Mouse studies demonstrated a reduction of 67% in the growth of lung cancer8 and melanoma.9
Its potential in human pancreatic cancer was shown when fisetin induced apoptosis, inhibited cell growth and impeded metastasis in a cell line that’s highly resistant to currently available chemotherapeutic drugs.10
Studies of lab-grown cells and animal studies aren’t the last word, but there has been at least one human study to date. It was carried out by researchers at Tabriz University of Medical Sciences, Iran in 2018.

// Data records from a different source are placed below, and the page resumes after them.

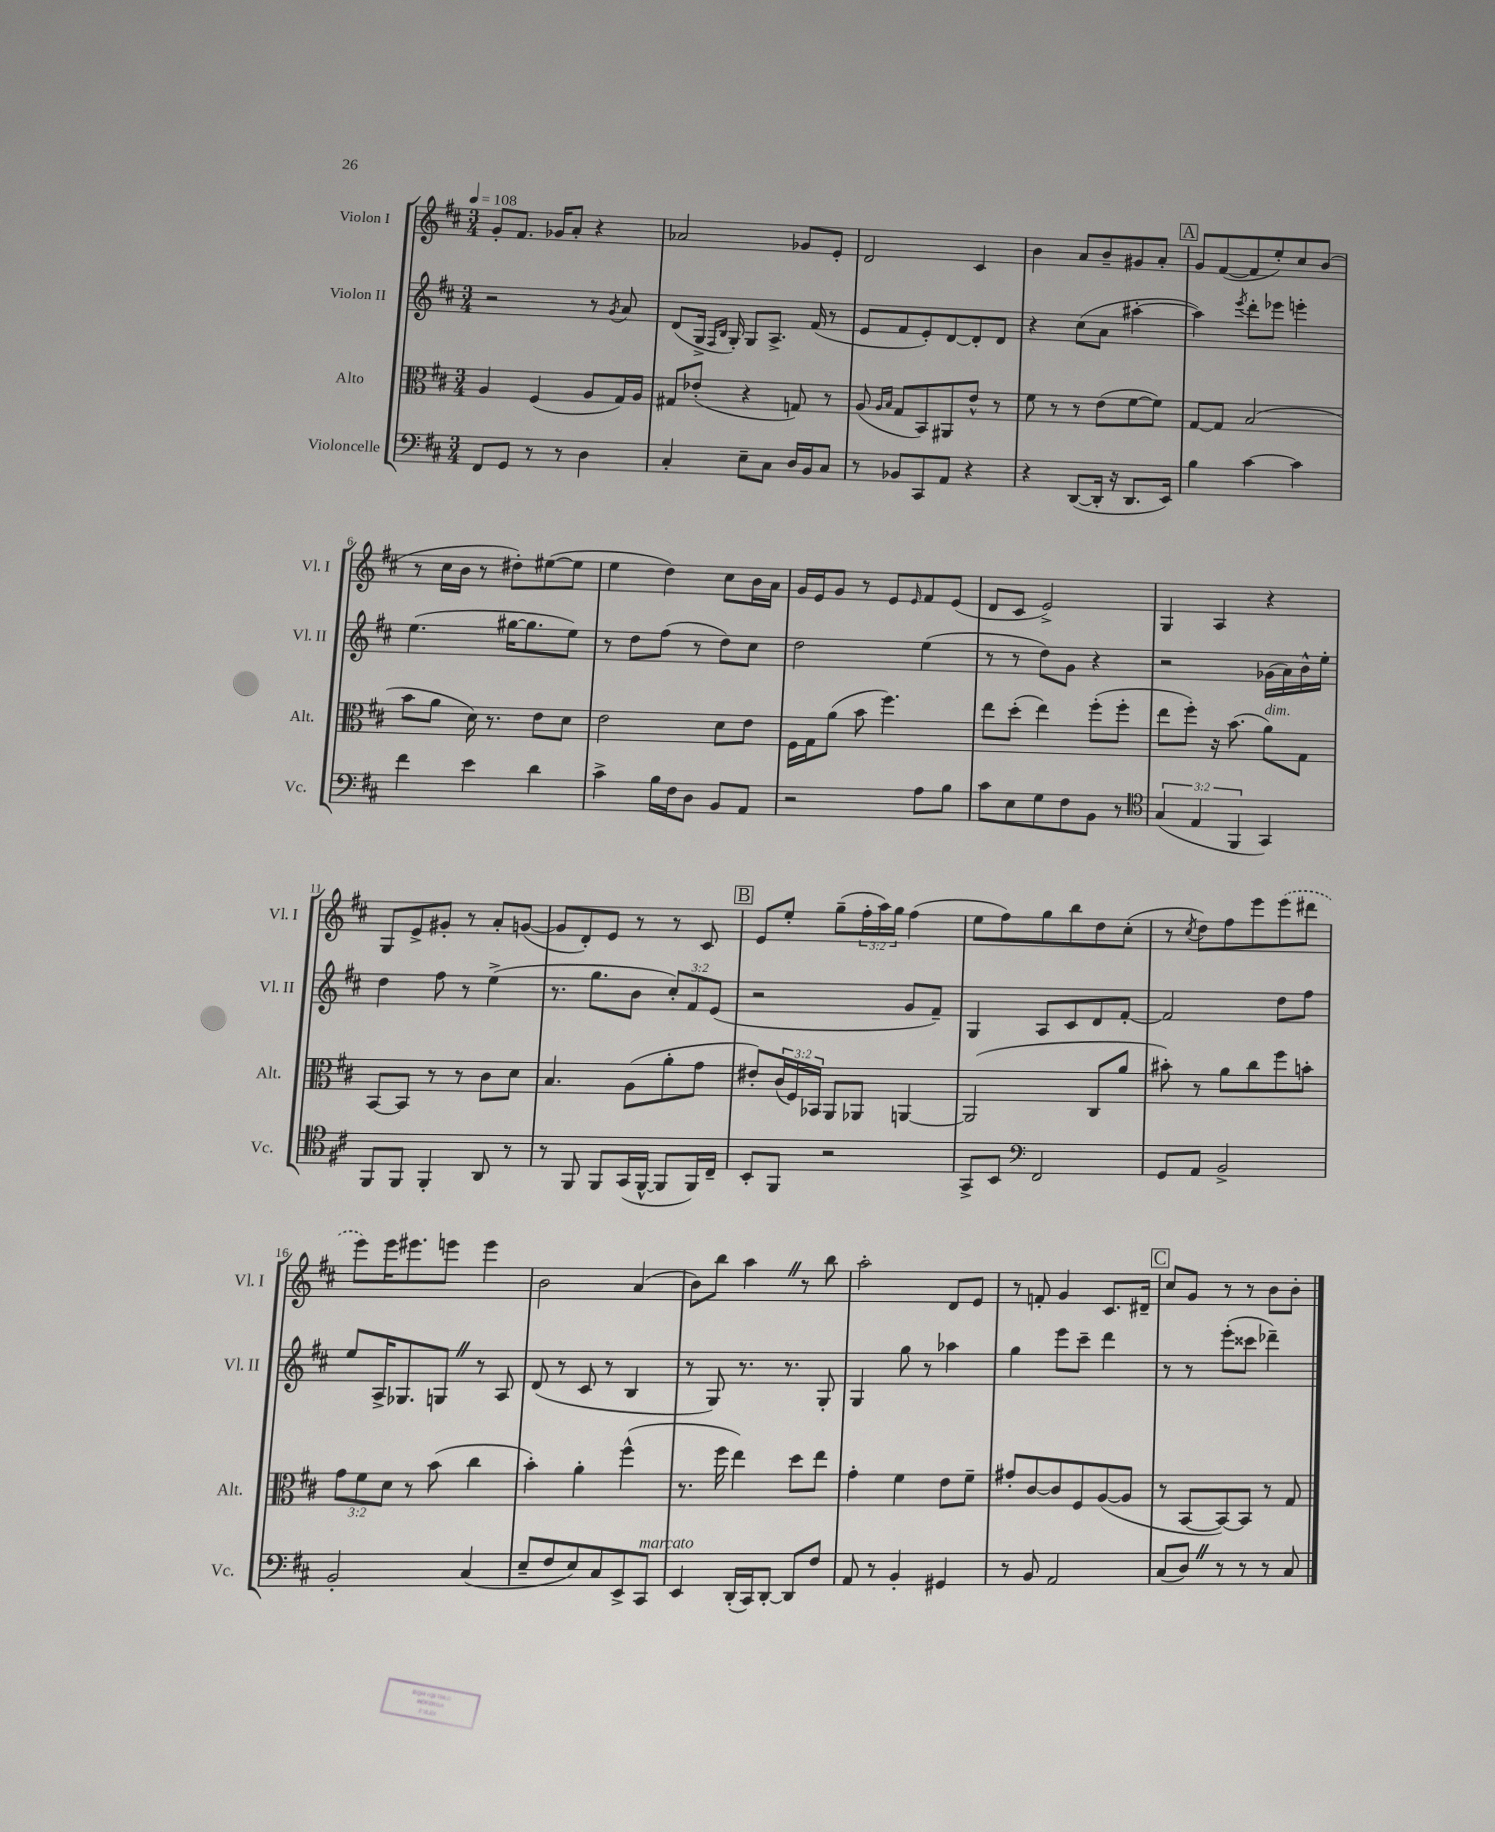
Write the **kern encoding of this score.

**kern	**kern	**kern	**kern
*part4	*part3	*part2	*part1
*staff4	*staff3	*staff2	*staff1
*I"Violoncelle	*I"Alto	*I"Violon II	*I"Violon I
*I'Vc.	*I'Alt.	*I'Vl. II	*I'Vl. I
*clefF4	*clefC3	*clefG2	*clefG2
*k[f#c#]	*k[f#c#]	*k[f#c#]	*k[f#c#]
*M3/4	*M3/4	*M3/4	*M3/4
*MM108	*MM108	*MM108	*MM108
=1	=1	=1	=1
8FF#/L	4A/	2r	8g'/L
8GG/J	.	.	8.f#/J
8r	(4F#/	.	.
.	.	.	16g-X/KL
8r	.	.	8a'/J
4D\	8A/L	8r	4r
.	.	8qg/	.
.	16G/L)	8a/	.
.	16A/JJ	.	.
=2	=2	=2	=2
4C#'/	8G#X/L	(8d/L	2a-X/
.	(8e-X'/J	16G^/Jk	.
.	.	16qqF#/LL	.
.	.	16qqB/JJ	.
.	.	16G'/)	.
8E~\L	4r	8G/L	.
8C#\J	.	8.A^/J	.
16D/LL	8Gn/)	.	8g-X/L
16BB/J	.	(16f#/	.
8C#/J	8r	8r	8e'/J
=3	=3	=3	=3
8r	(8A/	8e/L	2d/
.	16qqA/LL	.	.
.	16qqB/JJ	.	.
8BB-X/L	8G/L	8f#/	.
8CC#/	8BB/)	8e'/)	.
8AA/J	8AA#X/	[8d/	.
4r	8e^^/J	8d'/]	4c#/
.	8r	8d/J	.
=4	=4	=4	=4
4r	8f#\	4r	4b\
.	8r	.	.
([8DD/L	8r	(8cc#\L	8a/L
16DD'/Jk]	(8e\L	8a\J	8b~/
16r	.	.	.
8.DD/L	[8f#\	[4aa#X'\	8g#X/
.	8f#\J])	.	8a'/J
16EE/Jk)	.	.	.
!!LO:REH:place=s1:t=A
=5	=5	=5	=5
4B\	[8G/L	4aa#\])	8g/L
.	8G/J]	.	([8f#/
.	.	8qeee/	.
[4c#\	(2B/	8ddd'\L	8f#/]
.	.	8eee-X\J	8ee'/)
4c#\]	.	4eeen'\	8cc#/
.	.	.	(8b/J
!!LO:LB:g=z
=6	=6	=6	=6
4f#\	8b\L	(4.ee\	8r
.	8a\J	.	16cc#\LL
.	.	.	16b\JJ
4e\	16d\)	.	8r
.	8.r	.	.
.	.	[16gg#X\KL	8dd#X'\L)
.	.	8.gg#\]	.
4d\	8e\L	.	([8ee#X\
.	8d\J	8ee\J)	8ee#\J]
=7	=7	=7	=7
4c#^\	2e\	8r	4ee\
.	.	8dd\L	.
16B\LL	.	(8ff#\J	4dd\)
16F#\J	.	.	.
8D\J	.	8r	.
8BB/L	8d\L	8dd\L)	8cc#\L
8AA/J	8e\J	8cc#\J	16b\L
.	.	.	16a\JJ
=8	=8	=8	=8
2r	16F#\LL	2dd\	16g/LL
.	16G\J	.	16e/J
.	(8a\J	.	8g/J
.	8b\	.	8r
.	4.ff#\)	.	8e/L
.	.	.	16qqe/
8A\L	.	(4ee\	8f#/
8B\J	.	.	(8e/J
=9	=9	=9	=9
8c#\L	8ee\L	8r	8d/L
8E\	(8dd'\J	8r	8c#/J
8G\	4ee\)	8dd\L)	2e^/)
8F#\	.	8g\J	.
8BB\J	(8ff#'\L	4r	.
8r	8ff#'\J	.	.
=10	=10	=10	=10
*clefC4	*	*	*
(6G/	8ee\L	2r	4G/
.	8ff#'\J)	.	.
6E/	.	.	.
.	16r	.	4A/
.	(8.b\	.	.
6FF#/	.	.	.
!	!LO:TX:a:i:t=dim.	!	!
4GG/)	8a\L)	(16g-X\LL	4r
.	.	16a\)	.
.	8G\J	16b^^\	.
.	.	16ee'\JJ	.
!!LO:LB:g=z
=11	=11	=11	=11
8FF#/L	[8BB/L	4dd\	8G/L
8FF#/J	8BB/J]	.	8e^/
4FF#'/	8r	8ff#\	8g#X'/J
.	8r	8r	8r
8AA/	8c#\L	(4ee^\	8a'/L
8r	8d\J	.	([8gn/J
=12	=12	=12	=12
8r	4.B/	8.r	8g/L]
8FF#/	.	.	8d'/)
.	.	8.gg\L	.
8FF#/L	.	.	8e/J
(16GG/L	(8A\L	8b\J	8r
[16FF#^^/JJ	.	.	.
8FF#/L]	8a'\	12cc#'/L)	8r
.	.	12f#/	.
16FF#/L)	8g\J	.	8c#/
.	.	(12e/J	.
16C#~/JJ	.	.	.
!!LO:REH:place=s1:t=B
=13	=13	=13	=13
8BB'/L	8e#X'/L)	2r	8e/L
8FF#/J	(24c#/L	.	8ee'/J
.	24F#/)	.	.
.	24BB-X/JJ	.	.
2r	8AA/L	.	(8gg~\L
.	8AA-X/J	.	24ff#'\L
.	.	.	24aa\)
.	.	.	24gg\JJ
.	[4AAn/	8g/L	(4ff#\
.	.	8f#~/J)	.
=14	=14	=14	=14
8GG^/L	(2AA/]	4G/	8ee\L
8BB/J	.	.	8ff#\)
*clefF4	*	*	*
2FF#/	.	8A/L	8gg\
.	.	8c#/	8bb\
.	8C#/L	8d/	8dd\
.	8a/J	[8f#'/J	(8cc#'\J
=15	=15	=15	=15
8GG/L	8b#X'\)	2f#/]	8r
.	.	.	8qcc#/
8AA/J	8r	.	8dd\L)
2BB^/	8a\L	.	8ff#\
.	8cc#\	.	8eee\
.	8ff#\	8dd\L	(8eee\
.	8bn'\J	8ff#\J	8ddd#X\J
!!LO:LB:g=z
=16	=16	=16	=16
2BB'/	12g\L	8ee/L	8eee\L)
.	12f#\	.	.
.	.	16A^/K	16eee\K
.	12d\J	.	.
.	.	8.G-X/	8.eee#X\
.	8r	.	.
.	(8b\	8GnZ/J	8eeen\J
(4C#/	4cc#\	8r	4eee\
.	.	8A/	.
=17	=17	=17	=17
8E~/L	4b'\)	(8d/	2b\
8F#/	.	8r	.
8E/)	4a'\	8c#/	.
8C#/	.	8r	.
8EE^/	(4ff#^^\	4B/	(4a/
!LO:TX:a:i:t=marcato	!	!	!
8CC#/J	.	.	.
=18	=18	=18	=18
4EE/	8.r	8r	8b\L)
.	.	8G/)	8bb\J
.	16ff#\	.	.
(16DD'/LL	4ee\)	8.r	4aaZ\
16CC#/J)	.	.	.
[8DD'/J	.	.	.
.	.	8.r	.
8DD/L]	8dd\L	.	8r
8F#/J	8ee\J	8G'/	8bb\
=19	=19	=19	=19
8AA/	4g'\	4G/	2aa'\
8r	.	.	.
4BB'/	4f#\	8gg\	.
.	.	8r	.
4GG#X/	8e\L	4aa-X\	8d/L
.	8f#~\J	.	8e/J
=20	=20	=20	=20
8r	8g#X'/L	4gg\	8r
8BB/	[8c#/	.	8fn'/
2AA/	8c#/]	8eee\L	4g/
.	8F#/	8ccc#~\J	.
.	([8A/	4ddd\	8.c#/L
.	8A/J]	.	.
.	.	.	16d#X~/Jk
!!LO:REH:place=s1:t=C
=21	=21	=21	=21
(8C#/L	8r	8r	8cc#/L
8DZ/J)	[8BB/L	8r	8g/J
8r	8BB/_)	(8eee'\L	8r
8r	8BB/J]	8ccc##X\J	8r
8r	8r	4ddd-X~\)	8b\L
8C#/	8G/	.	8b'\J
==	==	==	==
*-	*-	*-	*-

In a double-blind, randomized placebo-controlled clinical trial, 37 colorectal cancer patients with an average age of 55, and undergoing chemotherapy, were assigned to receive either 100 mg fisetin for seven consecutive weeks or placebo. The supplementation began one week before chemotherapy and continued until the end of the second chemotherapy cycle.
Compared to the placebo group, there was a significant fall in IL-8, a marker of inflammation. There were also falls in hs-CRP, another marker of inflammation, and in the values of MMP-7, although these were not significantly different from placebo.
The authors concluded that fisetin could improve the inflammatory status of patients with this form of cancer and could act as a novel complementary antitumor agent.11
Getting fisetin every day
Fisetin is found in a wide range of fruits and vegetables such as kiwi fruit, peaches, grapes, tomatoes, onions and cucumbers.
Higher levels are found in apples and persimmons but by far the largest amounts are to be found in strawberries.
Since fisetin shows such great potential to prevent cancer, it’s worth eating organic strawberries regularly.
Organic fruits and vegetables in general contain higher levels of health-benefiting phytochemicals. This likely includes fisetin, so this is another reason to go organic.
Fisetin is also available as a nutritional supplement.